The records

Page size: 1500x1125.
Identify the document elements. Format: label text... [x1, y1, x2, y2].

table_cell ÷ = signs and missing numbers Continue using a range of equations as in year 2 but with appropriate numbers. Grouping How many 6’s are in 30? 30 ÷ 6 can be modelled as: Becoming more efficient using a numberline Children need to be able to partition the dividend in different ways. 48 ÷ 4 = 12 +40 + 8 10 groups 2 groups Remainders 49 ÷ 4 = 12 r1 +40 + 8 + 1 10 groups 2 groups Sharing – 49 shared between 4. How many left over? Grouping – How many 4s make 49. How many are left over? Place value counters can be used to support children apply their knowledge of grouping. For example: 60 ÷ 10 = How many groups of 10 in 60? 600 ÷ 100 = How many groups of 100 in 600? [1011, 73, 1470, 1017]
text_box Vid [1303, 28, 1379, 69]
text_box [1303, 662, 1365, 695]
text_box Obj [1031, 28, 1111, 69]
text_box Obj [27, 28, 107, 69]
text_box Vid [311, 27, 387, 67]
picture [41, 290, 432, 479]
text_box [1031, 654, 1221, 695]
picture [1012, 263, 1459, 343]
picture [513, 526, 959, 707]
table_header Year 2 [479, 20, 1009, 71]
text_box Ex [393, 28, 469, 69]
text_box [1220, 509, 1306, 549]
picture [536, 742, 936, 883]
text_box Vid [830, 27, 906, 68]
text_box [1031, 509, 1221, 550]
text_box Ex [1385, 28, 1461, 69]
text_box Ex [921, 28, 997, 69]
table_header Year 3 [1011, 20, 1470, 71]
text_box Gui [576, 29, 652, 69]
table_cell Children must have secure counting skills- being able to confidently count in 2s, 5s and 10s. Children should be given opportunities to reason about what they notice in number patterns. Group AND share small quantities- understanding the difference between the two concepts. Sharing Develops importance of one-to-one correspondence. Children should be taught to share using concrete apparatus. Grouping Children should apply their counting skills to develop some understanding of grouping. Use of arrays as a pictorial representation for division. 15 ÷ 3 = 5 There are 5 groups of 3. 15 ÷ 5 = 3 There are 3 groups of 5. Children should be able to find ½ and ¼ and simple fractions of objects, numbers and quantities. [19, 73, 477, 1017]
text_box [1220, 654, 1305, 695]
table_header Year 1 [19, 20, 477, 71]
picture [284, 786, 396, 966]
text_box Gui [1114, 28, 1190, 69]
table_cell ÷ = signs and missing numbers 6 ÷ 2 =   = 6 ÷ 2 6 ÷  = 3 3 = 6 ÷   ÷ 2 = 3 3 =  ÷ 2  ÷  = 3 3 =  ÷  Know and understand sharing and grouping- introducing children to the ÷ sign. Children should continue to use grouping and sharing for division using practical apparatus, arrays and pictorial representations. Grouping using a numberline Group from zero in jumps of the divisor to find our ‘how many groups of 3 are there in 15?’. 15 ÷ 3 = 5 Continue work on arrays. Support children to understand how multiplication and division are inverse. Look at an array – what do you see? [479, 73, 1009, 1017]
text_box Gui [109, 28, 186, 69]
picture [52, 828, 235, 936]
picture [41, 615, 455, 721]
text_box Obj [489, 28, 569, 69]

Exercise brief
Could you retype each record exactly as it appears?

Response
Page size: 1500x1125.
Identify the document elements. Format: label text... [x1, y1, x2, y2].

table_cell ÷ = signs and missing numbers Continue using a range of equations as in year 2 but with appropriate numbers. Grouping How many 6’s are in 30? 30 ÷ 6 can be modelled as: Becoming more efficient using a numberline Children need to be able to partition the dividend in different ways. 48 ÷ 4 = 12 +40 + 8 10 groups 2 groups Remainders 49 ÷ 4 = 12 r1 +40 + 8 + 1 10 groups 2 groups Sharing – 49 shared between 4. How many left over? Grouping – How many 4s make 49. How many are left over? Place value counters can be used to support children apply their knowledge of grouping. For example: 60 ÷ 10 = How many groups of 10 in 60? 600 ÷ 100 = How many groups of 100 in 600? [1011, 73, 1470, 1017]
text_box Vid [1303, 28, 1379, 69]
text_box [1303, 662, 1365, 695]
text_box Obj [1031, 28, 1111, 69]
text_box Obj [27, 28, 107, 69]
text_box Vid [311, 27, 387, 67]
picture [41, 290, 432, 479]
text_box [1031, 654, 1221, 695]
picture [1012, 263, 1459, 343]
picture [513, 526, 959, 707]
table_header Year 2 [479, 20, 1009, 71]
text_box Ex [393, 28, 469, 69]
text_box [1220, 509, 1306, 549]
picture [536, 742, 936, 883]
text_box Vid [830, 27, 906, 68]
text_box [1031, 509, 1221, 550]
text_box Ex [1385, 28, 1461, 69]
text_box Ex [921, 28, 997, 69]
table_header Year 3 [1011, 20, 1470, 71]
text_box Gui [576, 29, 652, 69]
table_cell Children must have secure counting skills- being able to confidently count in 2s, 5s and 10s. Children should be given opportunities to reason about what they notice in number patterns. Group AND share small quantities- understanding the difference between the two concepts. Sharing Develops importance of one-to-one correspondence. Children should be taught to share using concrete apparatus. Grouping Children should apply their counting skills to develop some understanding of grouping. Use of arrays as a pictorial representation for division. 15 ÷ 3 = 5 There are 5 groups of 3. 15 ÷ 5 = 3 There are 3 groups of 5. Children should be able to find ½ and ¼ and simple fractions of objects, numbers and quantities. [19, 73, 477, 1017]
text_box [1220, 654, 1305, 695]
table_header Year 1 [19, 20, 477, 71]
picture [284, 786, 396, 966]
text_box Gui [1114, 28, 1190, 69]
table_cell ÷ = signs and missing numbers 6 ÷ 2 =   = 6 ÷ 2 6 ÷  = 3 3 = 6 ÷   ÷ 2 = 3 3 =  ÷ 2  ÷  = 3 3 =  ÷  Know and understand sharing and grouping- introducing children to the ÷ sign. Children should continue to use grouping and sharing for division using practical apparatus, arrays and pictorial representations. Grouping using a numberline Group from zero in jumps of the divisor to find our ‘how many groups of 3 are there in 15?’. 15 ÷ 3 = 5 Continue work on arrays. Support children to understand how multiplication and division are inverse. Look at an array – what do you see? [479, 73, 1009, 1017]
text_box Gui [109, 28, 186, 69]
picture [52, 828, 235, 936]
picture [41, 615, 455, 721]
text_box Obj [489, 28, 569, 69]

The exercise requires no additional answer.